2. Specialist Referrals

Roughly 100 million specialist referrals occur each year, but nearly half are never completed. Manual processes, fax-based communication and poor tracking result in lost patients and fragmented care.

A neutral platform could charge receiving providers (e.g., specialists) a flat fee per confirmed visit, without any payment flowing to the referring party. Such a model would improve coordination while staying within AKS boundaries.

3. Care Coordination and Post-Discharge

The U.S. sees about 35 million hospital discharges annually, and nearly half fall under some form of value-based arrangement.

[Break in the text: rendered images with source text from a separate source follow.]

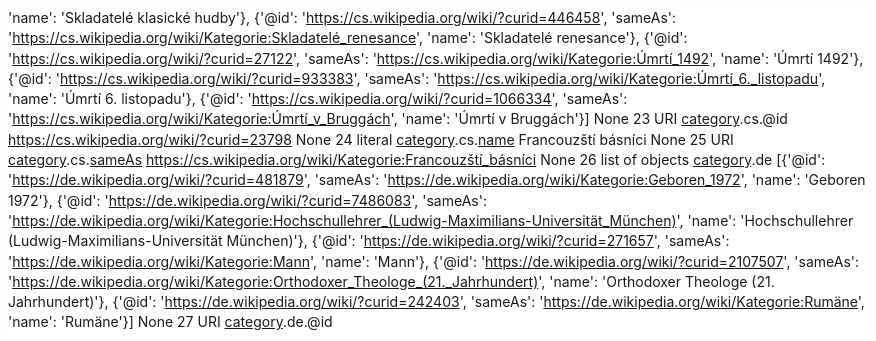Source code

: 'name': 'Skladatelé klasické hudby'}, {'@id': 'https://cs.wikipedia.org/wiki/?curid=446458', 'sameAs': 'https://cs.wikipedia.org/wiki/Kategorie:Skladatelé_renesance', 'name': 'Skladatelé renesance'}, {'@id': 'https://cs.wikipedia.org/wiki/?curid=27122', 'sameAs': 'https://cs.wikipedia.org/wiki/Kategorie:Úmrtí_1492', 'name': 'Úmrtí 1492'}, {'@id': 'https://cs.wikipedia.org/wiki/?curid=933383', 'sameAs': 'https://cs.wikipedia.org/wiki/Kategorie:Úmrtí_6._listopadu', 'name': 'Úmrtí 6. listopadu'}, {'@id': 'https://cs.wikipedia.org/wiki/?curid=1066334', 'sameAs': 'https://cs.wikipedia.org/wiki/Kategorie:Úmrtí_v_Bruggách', 'name': 'Úmrtí v Bruggách'}]</td>
      <td></td>
      <td>None</td>
    </tr>
    <tr>
      <th>23</th>
      <td>URI</td>
      <td><a href="http://schema.org/category" class="extlink">category</a>.cs.@id</td>
      <td></td>
      <td><a href="https://cs.wikipedia.org/wiki/?curid=23798" target="_blank">https://cs.wikipedia.org/wiki/?curid=23798</a></td>
      <td></td>
      <td>None</td>
    </tr>
    <tr>
      <th>24</th>
      <td>literal</td>
      <td><a href="http://schema.org/category" class="extlink">category</a>.cs.<a href="http://schema.org/name" class="extlink">name</a></td>
      <td></td>
      <td>Francouzští básníci</td>
      <td></td>
      <td>None</td>
    </tr>
    <tr>
      <th>25</th>
      <td>URI</td>
      <td><a href="http://schema.org/category" class="extlink">category</a>.cs.<a href="http://schema.org/sameAs" class="extlink">sameAs</a></td>
      <td></td>
      <td><a href="https://cs.wikipedia.org/wiki/Kategorie:Francouzští_básníci" target="_blank">https://cs.wikipedia.org/wiki/Kategorie:Francouzští_básníci</a></td>
      <td></td>
      <td>None</td>
    </tr>
    <tr>
      <th>26</th>
      <td>list of objects</td>
      <td><a href="http://schema.org/category" class="extlink">category</a>.de</td>
      <td></td>
      <td>[{'@id': 'https://de.wikipedia.org/wiki/?curid=481879', 'sameAs': 'https://de.wikipedia.org/wiki/Kategorie:Geboren_1972', 'name': 'Geboren 1972'}, {'@id': 'https://de.wikipedia.org/wiki/?curid=7486083', 'sameAs': 'https://de.wikipedia.org/wiki/Kategorie:Hochschullehrer_(Ludwig-Maximilians-Universität_München)', 'name': 'Hochschullehrer (Ludwig-Maximilians-Universität München)'}, {'@id': 'https://de.wikipedia.org/wiki/?curid=271657', 'sameAs': 'https://de.wikipedia.org/wiki/Kategorie:Mann', 'name': 'Mann'}, {'@id': 'https://de.wikipedia.org/wiki/?curid=2107507', 'sameAs': 'https://de.wikipedia.org/wiki/Kategorie:Orthodoxer_Theologe_(21._Jahrhundert)', 'name': 'Orthodoxer Theologe (21. Jahrhundert)'}, {'@id': 'https://de.wikipedia.org/wiki/?curid=242403', 'sameAs': 'https://de.wikipedia.org/wiki/Kategorie:Rumäne', 'name': 'Rumäne'}]</td>
      <td></td>
      <td>None</td>
    </tr>
    <tr>
      <th>27</th>
      <td>URI</td>
      <td><a href="http://schema.org/category" class="extlink">category</a>.de.@id</td>
      <td></td>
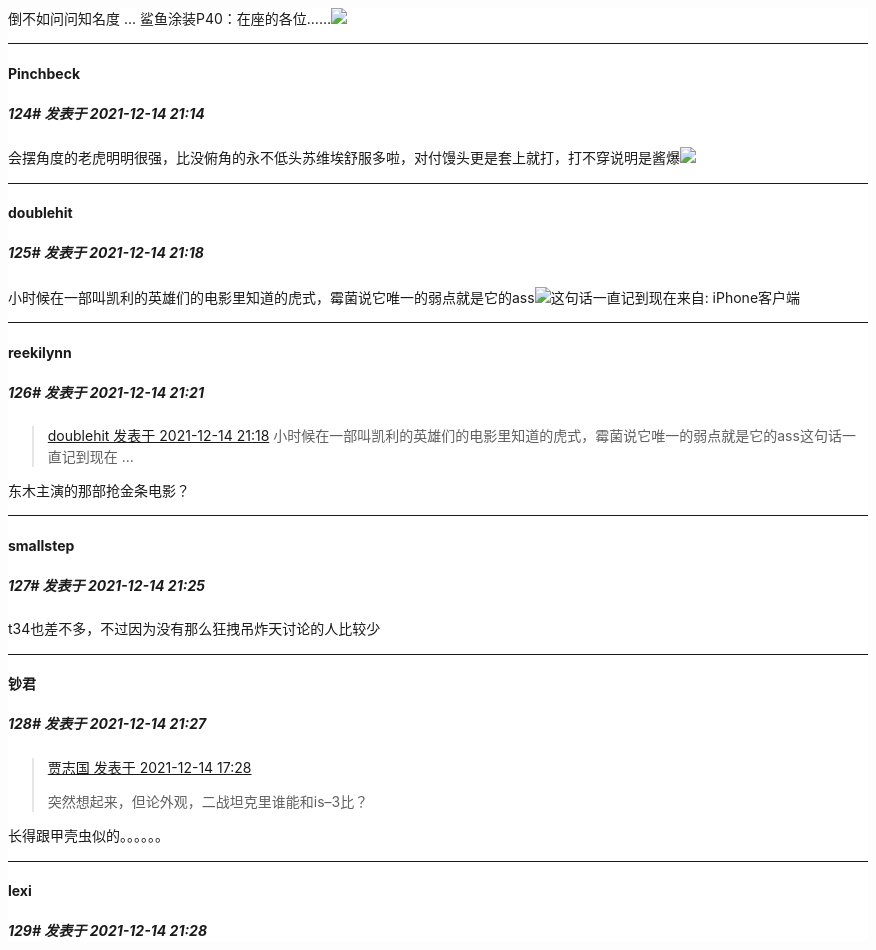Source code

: 倒不如问问知名度 ...</blockquote>
鲨鱼涂装P40：在座的各位……<img src="https://static.saraba1st.com/image/smiley/face2017/042.png" referrerpolicy="no-referrer">



*****

####  Pinchbeck  
##### 124#       发表于 2021-12-14 21:14

会摆角度的老虎明明很强，比没俯角的永不低头苏维埃舒服多啦，对付馒头更是套上就打，打不穿说明是酱爆<img src="https://static.saraba1st.com/image/smiley/face2017/252.png" referrerpolicy="no-referrer">

*****

####  doublehit  
##### 125#       发表于 2021-12-14 21:18

小时候在一部叫凯利的英雄们的电影里知道的虎式，霉菌说它唯一的弱点就是它的ass<img src="https://static.saraba1st.com/image/smiley/face2017/068.png" referrerpolicy="no-referrer">这句话一直记到现在来自: iPhone客户端

*****

####  reekilynn  
##### 126#       发表于 2021-12-14 21:21

<blockquote><a href="httphttps://bbs.saraba1st.com/2b/forum.php?mod=redirect&amp;goto=findpost&amp;pid=53937492&amp;ptid=2042453" target="_blank">doublehit 发表于 2021-12-14 21:18</a>
小时候在一部叫凯利的英雄们的电影里知道的虎式，霉菌说它唯一的弱点就是它的ass这句话一直记到现在 ...</blockquote>
东木主演的那部抢金条电影？



*****

####  smallstep  
##### 127#       发表于 2021-12-14 21:25

t34也差不多，不过因为没有那么狂拽吊炸天讨论的人比较少

*****

####  钞君  
##### 128#       发表于 2021-12-14 21:27

<blockquote><a href="httphttps://bbs.saraba1st.com/2b/forum.php?mod=redirect&amp;goto=findpost&amp;pid=53934536&amp;ptid=2042453" target="_blank">贾志国 发表于 2021-12-14 17:28</a>

突然想起来，但论外观，二战坦克里谁能和is–3比？</blockquote>
长得跟甲壳虫似的。。。。。。

*****

####  lexi  
##### 129#       发表于 2021-12-14 21:28
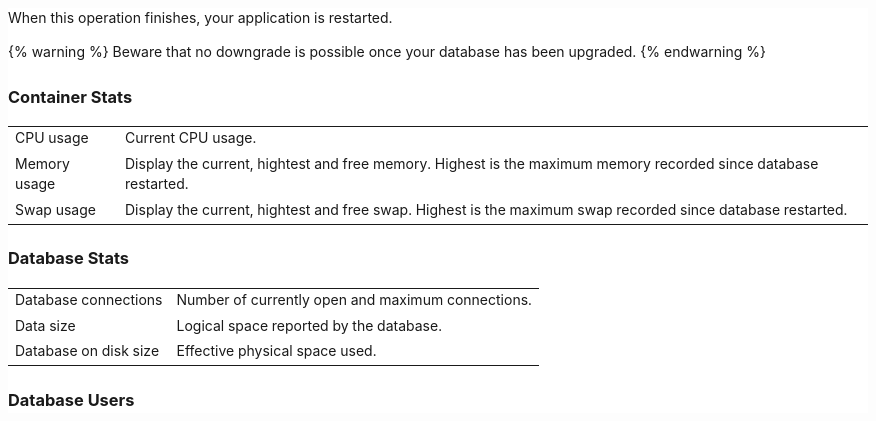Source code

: When this operation finishes, your application is restarted.

{% warning %}
Beware that no downgrade is possible once your database has been upgraded.
{% endwarning %}

### Container Stats

<div class="overflow-horizontal-content">
  <table class="mdl-data-table ">
    <tbody>
      <tr>
        <td class="mdl-data-table__cell--non-numeric">CPU usage</td>
        <td class="mdl-data-table__cell--non-numeric">Current CPU usage.</td>
      </tr>
      <tr>
        <td class="mdl-data-table__cell--non-numeric">Memory usage</td>
        <td class="mdl-data-table__cell--non-numeric">Display the current, hightest and free memory. Highest is the maximum memory recorded since database restarted.</td>
      </tr>
      <tr>
        <td class="mdl-data-table__cell--non-numeric">Swap usage</td>
        <td class="mdl-data-table__cell--non-numeric">Display the current, hightest and free swap. Highest is the maximum swap recorded since database restarted.</td>
      </tr>
    </tbody>
  </table>
</div>

### Database Stats

<div class="overflow-horizontal-content">
  <table class="mdl-data-table ">
    <tbody>
      <tr>
        <td class="mdl-data-table__cell--non-numeric">Database connections</td>
        <td class="mdl-data-table__cell--non-numeric">Number of currently open and maximum connections.</td>
      </tr>
      <tr>
        <td class="mdl-data-table__cell--non-numeric">Data size</td>
        <td class="mdl-data-table__cell--non-numeric">Logical space reported by the database.</td>
      </tr>
      <tr>
        <td class="mdl-data-table__cell--non-numeric">Database on disk size</td>
        <td class="mdl-data-table__cell--non-numeric">Effective physical space used.</td>
      </tr>
    </tbody>
  </table>
</div>


### Database Users
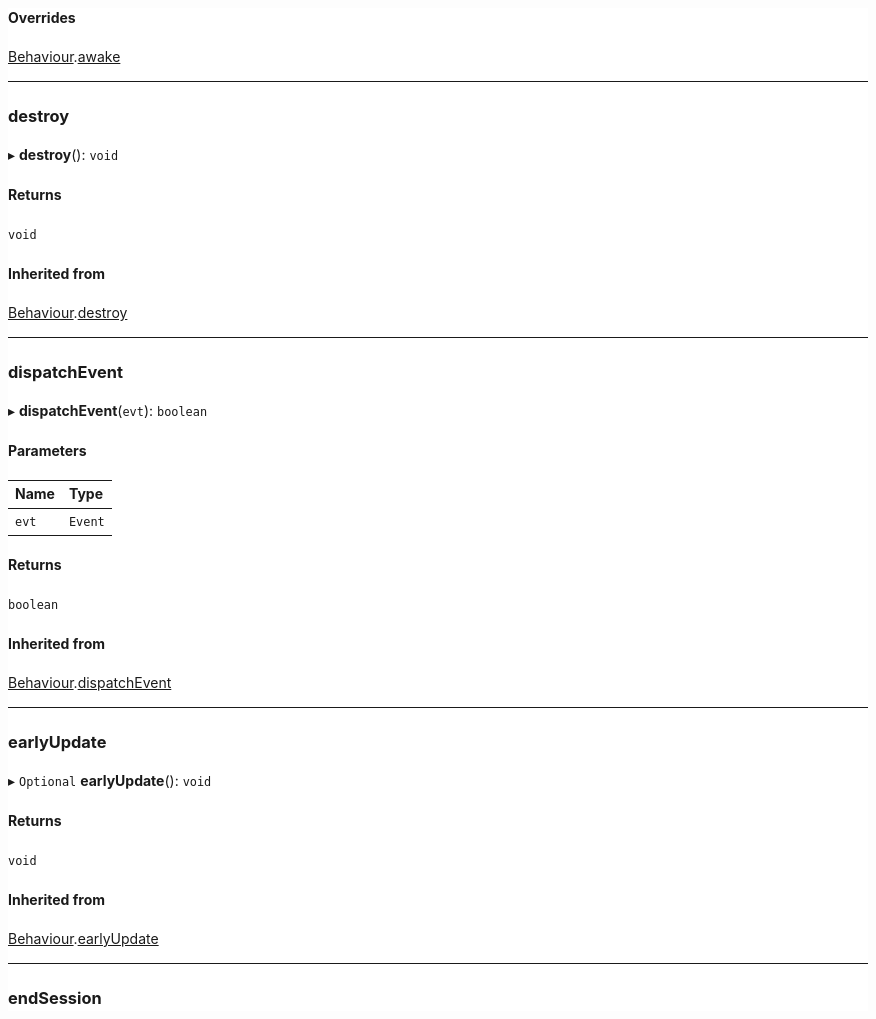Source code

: #### Overrides

[Behaviour](Behaviour.md).[awake](Behaviour.md#awake)

___

### destroy

▸ **destroy**(): `void`

#### Returns

`void`

#### Inherited from

[Behaviour](Behaviour.md).[destroy](Behaviour.md#destroy)

___

### dispatchEvent

▸ **dispatchEvent**(`evt`): `boolean`

#### Parameters

| Name | Type |
| :------ | :------ |
| `evt` | `Event` |

#### Returns

`boolean`

#### Inherited from

[Behaviour](Behaviour.md).[dispatchEvent](Behaviour.md#dispatchevent)

___

### earlyUpdate

▸ `Optional` **earlyUpdate**(): `void`

#### Returns

`void`

#### Inherited from

[Behaviour](Behaviour.md).[earlyUpdate](Behaviour.md#earlyupdate)

___

### endSession
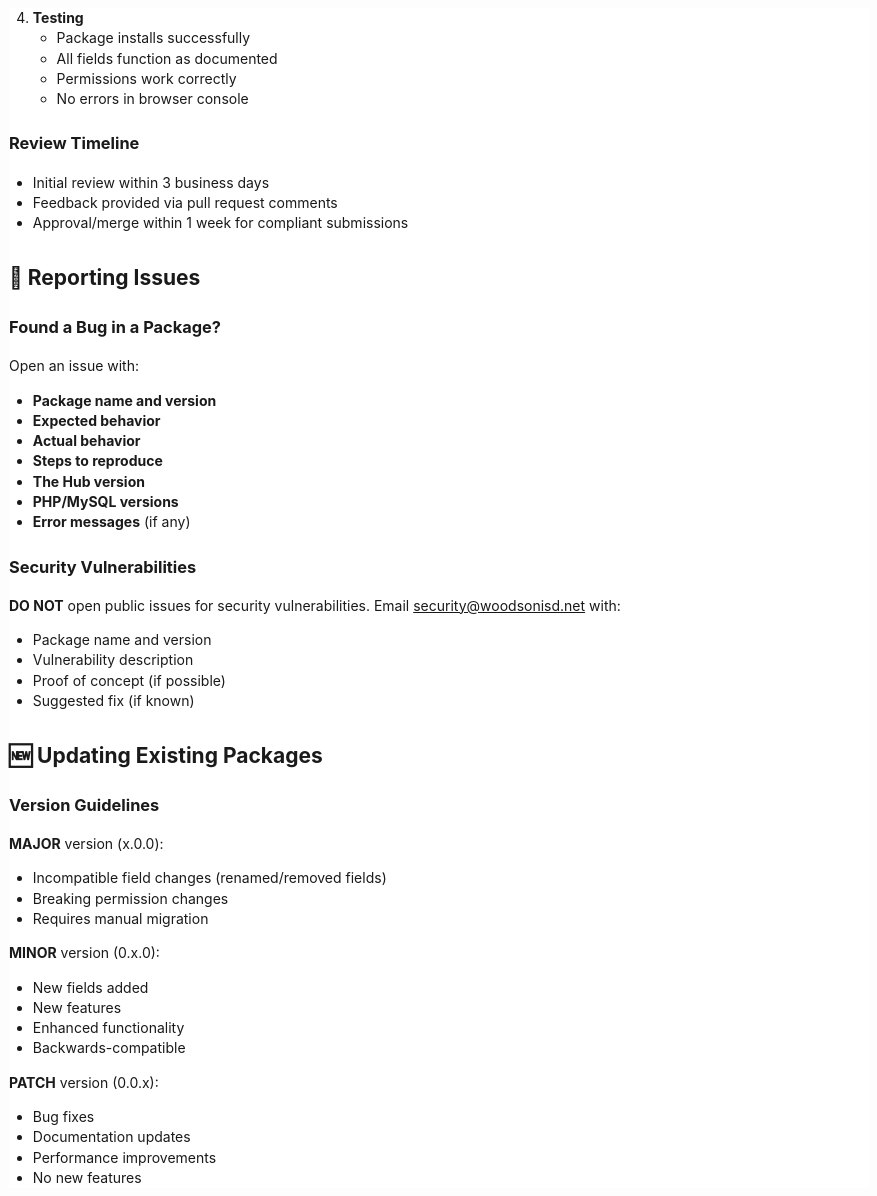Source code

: 4. **Testing**
   - Package installs successfully
   - All fields function as documented
   - Permissions work correctly
   - No errors in browser console

### Review Timeline

- Initial review within 3 business days
- Feedback provided via pull request comments
- Approval/merge within 1 week for compliant submissions

## 🐛 Reporting Issues

### Found a Bug in a Package?

Open an issue with:
- **Package name and version**
- **Expected behavior**
- **Actual behavior**
- **Steps to reproduce**
- **The Hub version**
- **PHP/MySQL versions**
- **Error messages** (if any)

### Security Vulnerabilities

**DO NOT** open public issues for security vulnerabilities. Email security@woodsonisd.net with:
- Package name and version
- Vulnerability description
- Proof of concept (if possible)
- Suggested fix (if known)

## 🆕 Updating Existing Packages

### Version Guidelines

**MAJOR** version (x.0.0):
- Incompatible field changes (renamed/removed fields)
- Breaking permission changes
- Requires manual migration

**MINOR** version (0.x.0):
- New fields added
- New features
- Enhanced functionality
- Backwards-compatible

**PATCH** version (0.0.x):
- Bug fixes
- Documentation updates
- Performance improvements
- No new features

Yet transitions to skilled nursing facilities, home health agencies and primary care often break down, driving costly readmissions.

A legally structured platform could coordinate these transitions and charge downstream providers per completed handoff—again, with no inducement or referral fees. The result: better outcomes and stronger economic alignment under value-based care.

4. Diagnostics and Clinical Trials

Americans undergo roughly 14 billion lab tests each year, along with 90 million CT scans and 38 million MRIs. Further, 2.8 million subjects are sought for active clinical trials. Delays, lost requisitions and low trial enrollment remain pervasive.

Platforms could enable diagnostic centers or research sponsors to pay per scheduled or completed appointment, provided they preserve choice, neutrality and fair-market-value pricing. The same compliance principles that guided Zocdoc could open a new frontier for precision medicine and research recruitment.

Innovation Within the Rules

Entrepreneurs don’t need to break healthcare’s rules to modernize the system. Understanding how today’s technology and consumer expectations have moved beyond sometimes outdated regulatory constraints, and how to work within those constraints, can create opportunities.

Zocdoc’s model shows that with the right safeguards, transactional incentives can coexist with patient protection. It also gives regulators a roadmap for how innovation can be encouraged, not penalized, when it serves the public interest.

For digital health entrepreneurs, the implications are profound.

We may well look back on Zocdoc’s advisory opinions as the quiet inflection point that brought healthcare into the age of consumerization, with enhanced patient access, efficient care coordination and seamless information sharing.

Just as Uber forced cities to redefine transportation, and Plaid helped banks rethink data sharing, Zocdoc has shown that paradigm shifts and breakthroughs are possible even in the most tightly regulated markets.